„Ohne Tiere kommen keine Tourist:innen“

Regiekommentar „Black Mambas“ ist eine Reflexion über Werte: Werte von Menschen und Tieren in der Gesellschaft. Mit ihrer Dokumentation zeichnet Lena Karbe das komplexe Bild von Tier- und Naturschutz, Ökonomie und wirtschaftlichen Interessen im Kruger Nationalpark
Das Team und die Protagonistinnen von „Black Mambas“
Das Team und die Protagonistinnen von „Black Mambas“

Foto: jip film & verleih

Die Wildtierwirtschaft generiert nur Gewinne für lebende Tiere. Wenn es keine Tiere im Park mehr gibt, werden auch keine Touristen mehr kommen. Somit ist der Tierschutz der kommerzielle Motor der Ökonomie des Kruger Nationalparks. Tiere fungieren dabei oft auch als Projektionsfläche für die Touristen. Daher definieren die Autoritäten des Nationalparks den Unterschied zwischen „jagen“ und „wildern“ sehr genau: Wenn ein mit Spenden geschütztes und zum Seelenpartner verklärtes Wildtier getötet wird, ist der Jäger ein Mörder. Daher werden die lokalen „Wilderer“, vor allem im Netz, mit rassistischen Hassbotschaften der weißen Tierschützer überzogen. Wird stattdessen von einem Touristen eine Jagdlizenz für ein Wildtier gekauft, wird das Tier von den Rangern so lange geschützt, bis es auf einer Trophy-Safari erschossen wird. Gleichzeitig werden auch Menschen im Rahmen des Tierschutzes instrumentalisiert. „Black Mambas“ erzählt von den Auswirkungen, die Naturschutzmaßnahmen auf Menschen haben, wenn Ranger und Wilderer – ironischerweise – von der gleichen Seite des Zauns kommen.

Die Welt des Naturschutzes faszinierte mich schon als Kind. Erst später im Leben habe ich die Helden meiner Kindheit, wie Gerald Durrell oder George Adamson und ihre Taten jedoch in Frage gestellt. Waren diese weißen Männer wirklich MEINE Helden? „Black Mambas“ hinterfragt dieses archetypisch patriarchale Bild des Naturschützers: Können die Black Mambas Rangerinnen die Zukunft des Naturschutzes werden?

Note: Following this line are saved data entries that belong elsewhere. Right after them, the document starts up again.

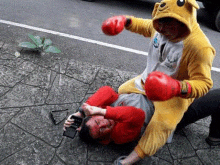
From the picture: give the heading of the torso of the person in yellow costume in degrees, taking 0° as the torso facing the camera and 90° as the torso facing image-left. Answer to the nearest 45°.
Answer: approximately 45°

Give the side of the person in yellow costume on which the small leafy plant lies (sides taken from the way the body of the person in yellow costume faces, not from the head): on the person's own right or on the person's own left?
on the person's own right
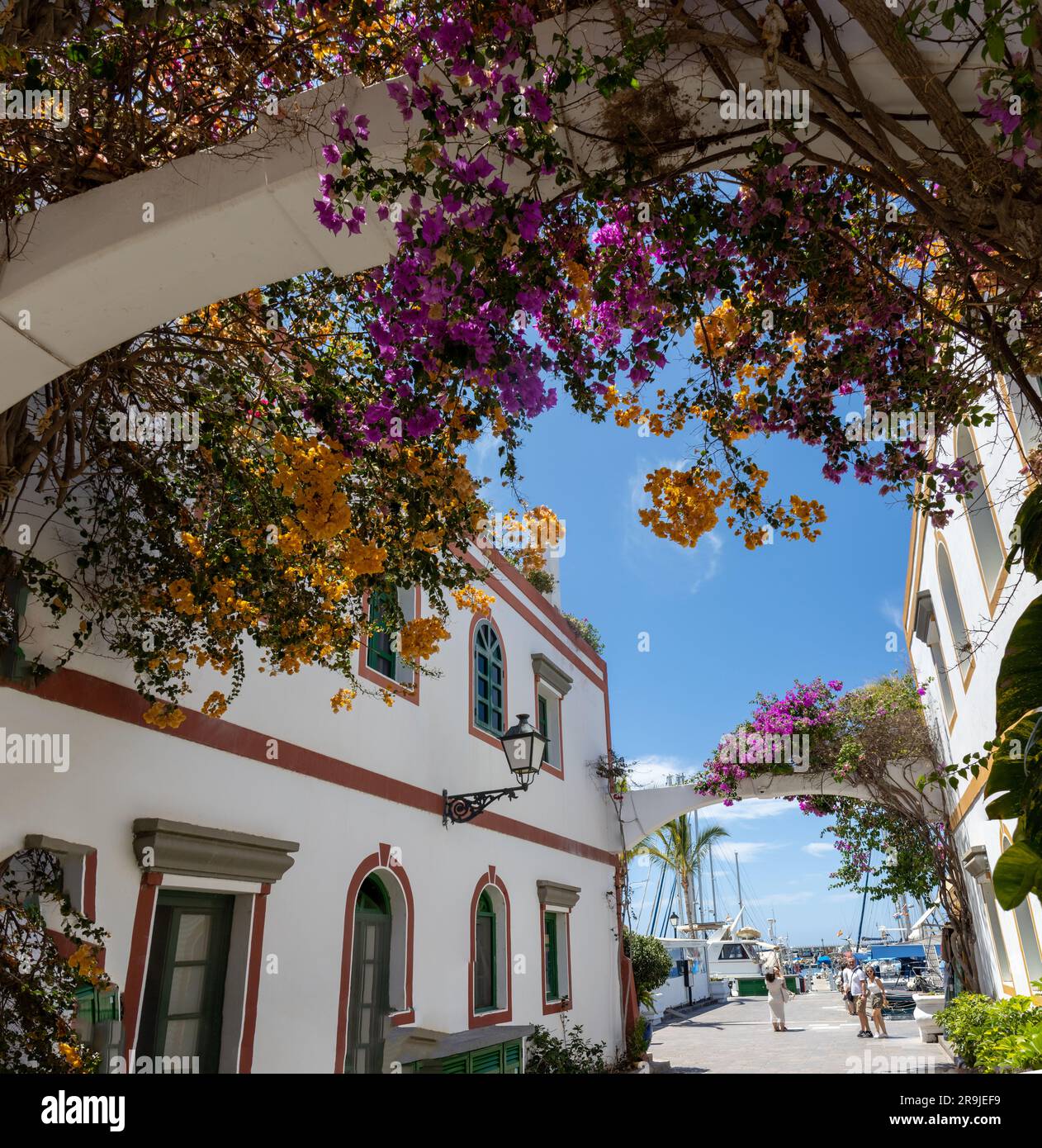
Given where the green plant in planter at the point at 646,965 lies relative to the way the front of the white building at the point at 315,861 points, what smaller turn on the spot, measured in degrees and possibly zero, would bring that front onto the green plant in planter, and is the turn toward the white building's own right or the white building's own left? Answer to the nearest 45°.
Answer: approximately 90° to the white building's own left

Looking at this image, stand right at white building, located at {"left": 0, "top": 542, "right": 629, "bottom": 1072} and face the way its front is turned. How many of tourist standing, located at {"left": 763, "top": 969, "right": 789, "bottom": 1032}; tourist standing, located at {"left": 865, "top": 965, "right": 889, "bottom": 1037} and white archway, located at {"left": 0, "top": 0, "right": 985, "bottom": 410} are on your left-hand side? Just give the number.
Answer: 2

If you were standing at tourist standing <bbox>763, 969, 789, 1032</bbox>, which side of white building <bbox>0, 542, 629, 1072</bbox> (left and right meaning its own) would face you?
left

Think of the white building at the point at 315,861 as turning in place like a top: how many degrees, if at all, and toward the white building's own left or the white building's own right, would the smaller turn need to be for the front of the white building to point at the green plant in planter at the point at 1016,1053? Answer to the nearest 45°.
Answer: approximately 45° to the white building's own left

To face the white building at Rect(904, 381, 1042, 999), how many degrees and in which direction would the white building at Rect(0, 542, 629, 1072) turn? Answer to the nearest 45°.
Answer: approximately 45° to its left

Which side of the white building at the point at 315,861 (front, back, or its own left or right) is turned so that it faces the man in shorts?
left

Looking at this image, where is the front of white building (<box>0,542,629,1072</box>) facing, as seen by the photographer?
facing the viewer and to the right of the viewer
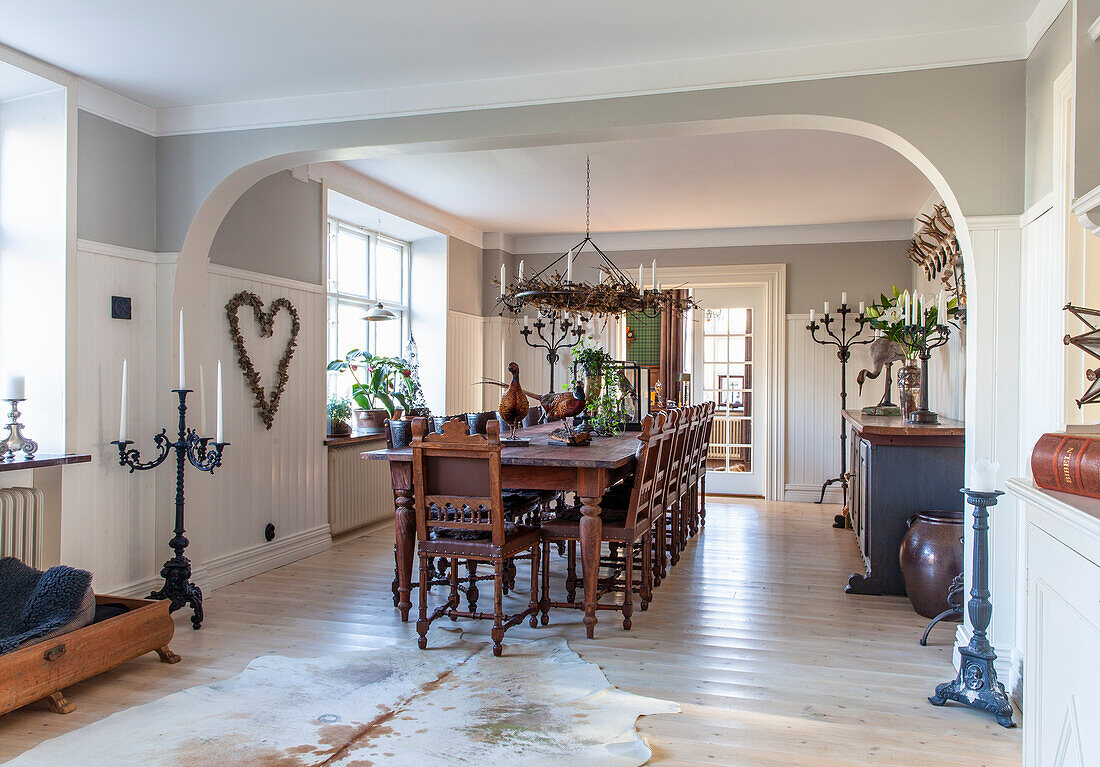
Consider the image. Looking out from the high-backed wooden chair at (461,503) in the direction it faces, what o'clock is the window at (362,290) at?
The window is roughly at 10 o'clock from the high-backed wooden chair.

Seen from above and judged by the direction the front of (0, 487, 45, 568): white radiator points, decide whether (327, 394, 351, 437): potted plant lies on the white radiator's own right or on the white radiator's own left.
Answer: on the white radiator's own left

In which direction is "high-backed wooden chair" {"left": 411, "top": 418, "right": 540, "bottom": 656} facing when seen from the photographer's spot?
facing away from the viewer and to the right of the viewer

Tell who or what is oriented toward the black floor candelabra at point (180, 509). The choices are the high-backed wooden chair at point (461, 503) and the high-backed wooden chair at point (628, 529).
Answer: the high-backed wooden chair at point (628, 529)

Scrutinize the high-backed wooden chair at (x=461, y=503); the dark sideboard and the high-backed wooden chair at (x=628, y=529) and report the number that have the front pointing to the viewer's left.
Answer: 2

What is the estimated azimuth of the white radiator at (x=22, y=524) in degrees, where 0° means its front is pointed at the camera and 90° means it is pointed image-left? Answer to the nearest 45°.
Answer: approximately 315°

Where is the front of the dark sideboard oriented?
to the viewer's left

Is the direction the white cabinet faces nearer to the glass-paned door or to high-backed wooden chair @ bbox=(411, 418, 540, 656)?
the high-backed wooden chair

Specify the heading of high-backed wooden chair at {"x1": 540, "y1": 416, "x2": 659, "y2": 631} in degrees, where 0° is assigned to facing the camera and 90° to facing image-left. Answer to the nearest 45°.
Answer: approximately 90°

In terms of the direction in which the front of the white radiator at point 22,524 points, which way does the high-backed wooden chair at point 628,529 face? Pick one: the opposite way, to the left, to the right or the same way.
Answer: the opposite way
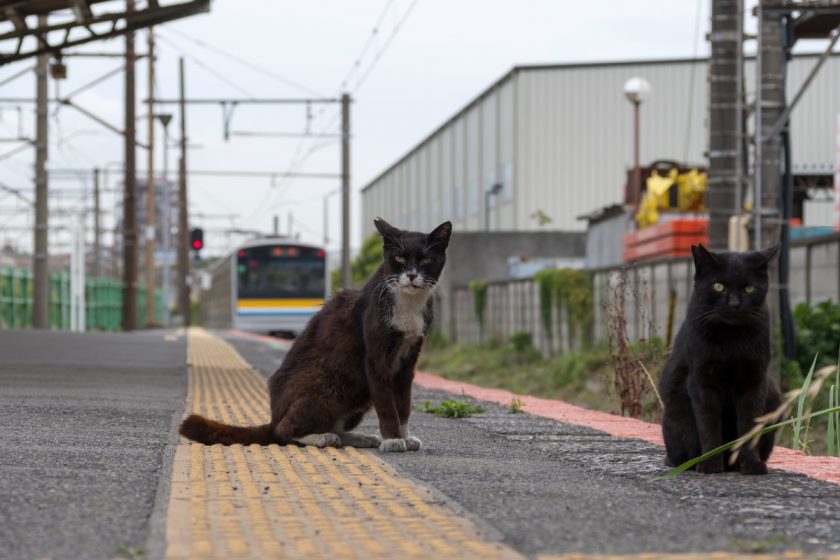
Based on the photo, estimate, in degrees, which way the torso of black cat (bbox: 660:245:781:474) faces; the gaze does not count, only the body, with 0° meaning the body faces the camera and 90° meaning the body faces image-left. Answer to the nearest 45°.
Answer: approximately 0°

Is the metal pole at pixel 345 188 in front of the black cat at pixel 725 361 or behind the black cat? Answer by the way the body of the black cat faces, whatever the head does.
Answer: behind

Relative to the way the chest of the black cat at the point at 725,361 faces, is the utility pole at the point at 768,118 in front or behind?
behind

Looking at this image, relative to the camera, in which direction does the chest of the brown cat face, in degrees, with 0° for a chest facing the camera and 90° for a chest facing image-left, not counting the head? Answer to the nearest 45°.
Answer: approximately 315°

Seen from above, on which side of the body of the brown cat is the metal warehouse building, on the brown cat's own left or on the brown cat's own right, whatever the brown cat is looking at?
on the brown cat's own left

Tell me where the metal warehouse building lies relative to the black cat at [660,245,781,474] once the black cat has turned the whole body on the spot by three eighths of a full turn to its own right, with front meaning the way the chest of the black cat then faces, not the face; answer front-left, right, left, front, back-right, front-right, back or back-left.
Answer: front-right

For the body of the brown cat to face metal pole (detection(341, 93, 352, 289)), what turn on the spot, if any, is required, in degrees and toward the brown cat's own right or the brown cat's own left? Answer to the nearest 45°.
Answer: approximately 135° to the brown cat's own left

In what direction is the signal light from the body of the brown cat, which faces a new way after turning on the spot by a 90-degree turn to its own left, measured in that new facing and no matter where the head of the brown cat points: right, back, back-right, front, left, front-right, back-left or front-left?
front-left

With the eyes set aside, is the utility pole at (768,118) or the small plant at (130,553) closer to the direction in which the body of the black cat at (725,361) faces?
the small plant
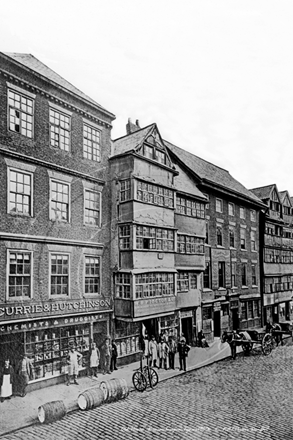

Es wäre zu leicht, jede Form des Naturschutzes als moralisch gut anzusehen. Nicht immer heiligen die Mittel den Zweck und so kann auch Naturschutz zu Kollateralschaden führen. Die Gründung des Kruger Nationalparks ist ein Beispiel dafür. Im Namen des Naturschutzes wurde die lokale Bevölkerung bewusst ausgeschlossen und fortan wurde ihnen der Zugang zu ihren Naturressourcen verwehrt. „Black Mambas“ interessiert sich für diese Ambivalenz des Naturschutzes. Hinter der Fassade der Black Mambas Anti-Wilderei-Einheit entdeckt man post-kolonialistische Machtdynamiken und Misogynie. Ungeachtet dessen profitieren die Protagonistinnen von der finanziellen Unabhängigkeit und dem Ansehen, die diese Arbeit mit sich bringt.

Am Ende des Films sollen die Zuschauer:innen sich selbst die Frage stellen: Handelt es sich hierbei um eine Form der Ausbeutung oder um Empowerment? Kann eine Ausbeutung zu Empowerment führen oder schließt sich beides systematisch aus? Schlussendlich soll die Ambivalenz der Black Mambas dazu inspirieren, unsere persönlichen Definitionen von Ausbeutung und Empowerment zu hinterfragen: Was meinen wir, wenn wir von Ausbeutung sprechen und welchen Preis können und wollen wir für ein selbstbestimmtes Leben zahlen?